PyData Global 2022

Crowd-Kit: A Scikit-Learn for Crowdsourced Annotations
12-01, 13:30–14:00 (UTC), Talk Track II

The talk includes the presentation of Crowd-Kit - an open-source computational quality control library - followed by its demonstration.
Crowdsourced annotations in most cases require post-processing due to their heterogeneous nature; raw data contains errors, is biased and non-trivial to combine. Crowd-Kit provides various methods like aggregation, uncertainty, and agreements, which could be used as helping tools in getting an interpretable result out of data labeled with the help of crowdsourcing.

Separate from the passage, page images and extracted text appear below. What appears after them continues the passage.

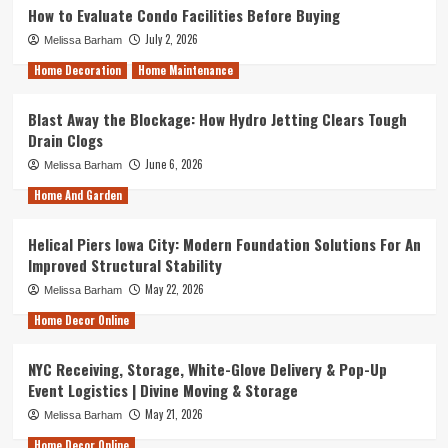
How to Evaluate Condo Facilities Before Buying
July 2, 2026
Melissa Barham
Home Decoration
Home Maintenance
Blast Away the Blockage: How Hydro Jetting Clears Tough
Drain Clogs
June 6, 2026
Melissa Barham
Home And Garden
Helical Piers Iowa City: Modern Foundation Solutions For An
Improved Structural Stability
May 22, 2026
Melissa Barham
Home Decor Online
NYC Receiving, Storage, White-Glove Delivery & Pop-Up
Event Logistics | Divine Moving & Storage
May 21, 2026
Melissa Barham
Home Decor Online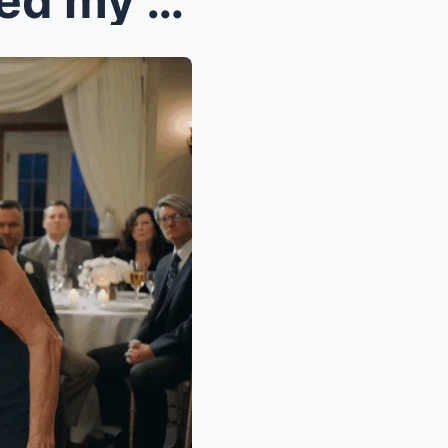
c2 My mother-in-law slapped my 6-year-old daughter...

A huge amount of data for machine learning is gathered through crowdsourcing pipelines. Crowdsourcing is a useful tool when one needs to collect voluminous problem-specific datasets for training/testing/monitoring ML models in a relatively short period of time. However, aggregation of the results is untrivial when it comes to tasks other than classification, and raw results require processing to extract the real value. Crowd-Kit is a library designed to tackle crowdsourced video, audio, image, textual, and categorical data types with an interface similar to scikit-learn.


Prior Knowledge Expected

Previous knowledge expected

Evgeniya is a Data Evangelist at Toloka: data labelling platform for machine learning pipelines, used world-wide by approximately 2,000 large and small businesses.
Her career path is made up of being an analyst-developer, an machine learning engineer, a solution architect and a business analyst, including 2 years experience of working with crowdsourcing. Evgeniya’s background is in Artificial Intelligence & Data Engineering, she’s currently doing her masters at Technical University of Munich.